Not a fan of the nature in which tidyverse promotes itself. They used to be more aggressive - i.e. advertising their books in package load messages [1]. But these new changes still feel like an ad.

To me, as an outsider, tidyverse seems to mainly be about "dplyr". The main thing holding all of it together otherwise is just the fact that majority of their functions return a "tibble" instead of a data.frame, forcing you to load all the jungle of the rest of their stuff whenever you use one of their packages.

[1]: https://win-vector.com/2019/08/30/it-is-time-for-cran-to-ban...

Has anybody switched from R (tidyverse and ggplot2) to python and found they can be equally or more productive in tabular data wrangling, data exploration and visualisations?

Still using R because I find python cannot do exploratory data analysis of visualisation as well as R.

For data manipulation, R/dplyr is still much, much superior.

However, there's a ggplot clone called plotnine in Python which seems to be reasonably comprehensive.

What R has going for it is ggplot2, which is heavily inspired by a formally validated "Grammar of Graphics" (see the L Wilkinson book). One of the main reasons why the tidyverse works so well is because it tends to follow the organizing principle of "tidy data" (see the H Wickham paper) with some combinator interoperability between packages. R itself is pretty insane ("bad") in terms of language design, even though it has some neat tricks and features.

Python is a much saner language than R (I am not talking of packages here), but it's still super clunky by design (less so than R). It can most certainly do all the things that R does, although its plotting libraries are either lacking in their design (matplotlib) or maturity (the other GoG-inspired libraries).

When you continue on your journey to learn more languages, at some point you realize that when you have a well-designed, simple and consistent language, you really don't need very many packages to get the job done fast. I had this a-ha moment with Clojure (although I find working with the JVM annoying).

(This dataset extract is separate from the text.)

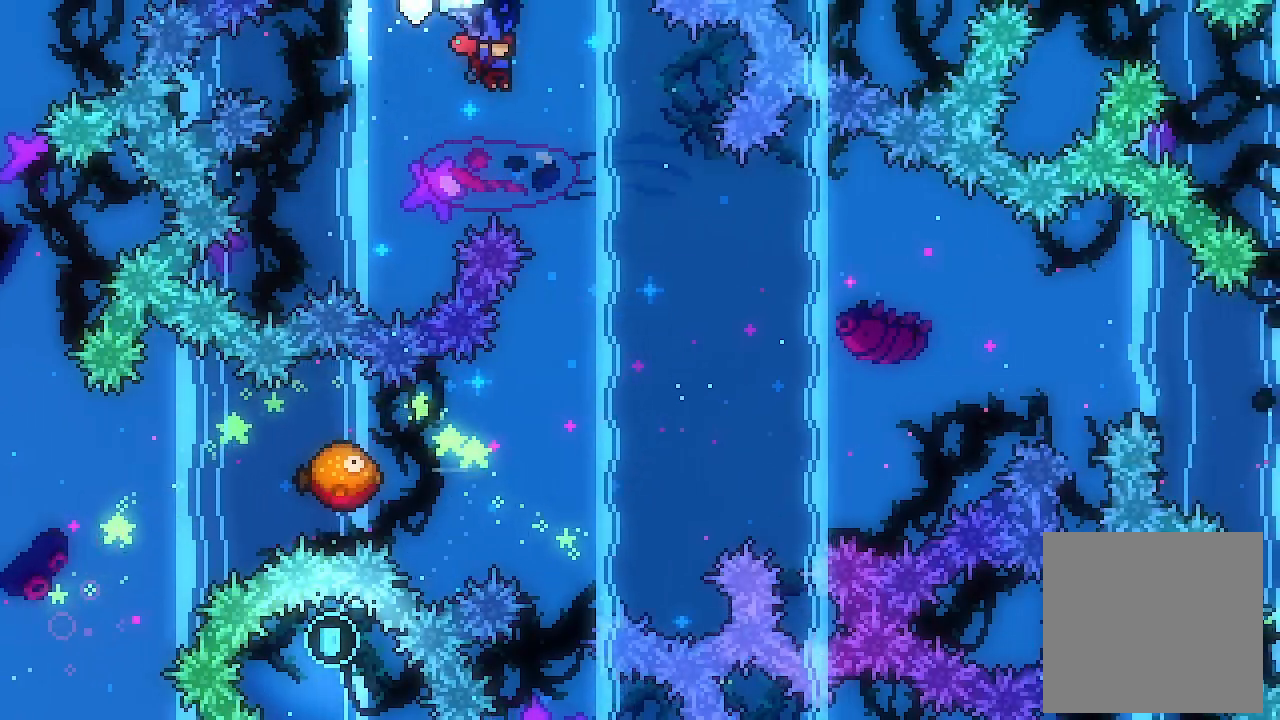
{"buttons": ["L2", "DPAD_DOWN"], "left_stick": "center", "events": [[133, "DPAD_RIGHT", "up"], [300, "DPAD_DOWN", "down"]]}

> Python is a much saner language than R

That's like saying that cat turds smell much better than dog turds.

Maybe it's technically true, but let's not split hairs here.

Haha I wouldn’t say it like that, but I’m pretty sure we feel the same way deep down.

Regardless of how true your comment might be, this can seem a bit hostile or condescending to people who don’t have a “cleaner” reference point for language design.

Or, in the “fog of war” of competing alternatives, it may even appear unreasonable to experienced programmers: we’re so used to thinking that everything is a tradeoff that over time we can forget that some things really can be “just better” than other things. Most of the time when we hear such claims, it comes from a place of subjective preference or over-generalization, so our brains pattern match strongly against that.

And at the end of the day, as a practical matter, the best camera is the one you carry with you, and the best tool is the one you can use.

No, I’m in the same boat. If I’m only interested in data wrangling, visualization, or analysis, R blows Python out of the water. With all the time and effort that have gone into Python data libraries, it is basically on par with base R. With close to a decade of tidyverse development, it really isn’t even close.

But the second I’m doing anything outside of those specific tasks above, Python outclasses R to an equal degree.

I have used much more Python than R in my career and I still find I'm able to do most analytics work about 2x faster in dplyr/tidyverse + data.table than in the pandas ecosystem. Polars is better but still not comparable to dplyr.
I am an unapologetic Hadley fanboy. He is a genius. Never in my working life has anyone made so many good decisions that directly benefitted me. My R productivity is so incredibly much higher than it would have been without him.

The worst thing I can say about tidyverse is that I find the stack traces increasingly gnarly. The information you need to debug is there, there's just a lot of filler. I have some faith that they know and they're working on it.

Same here! Hadley is incredible. He can think, code, and write amazingly well. Lots of people can do two of the three. It's rare to find someone who does all three.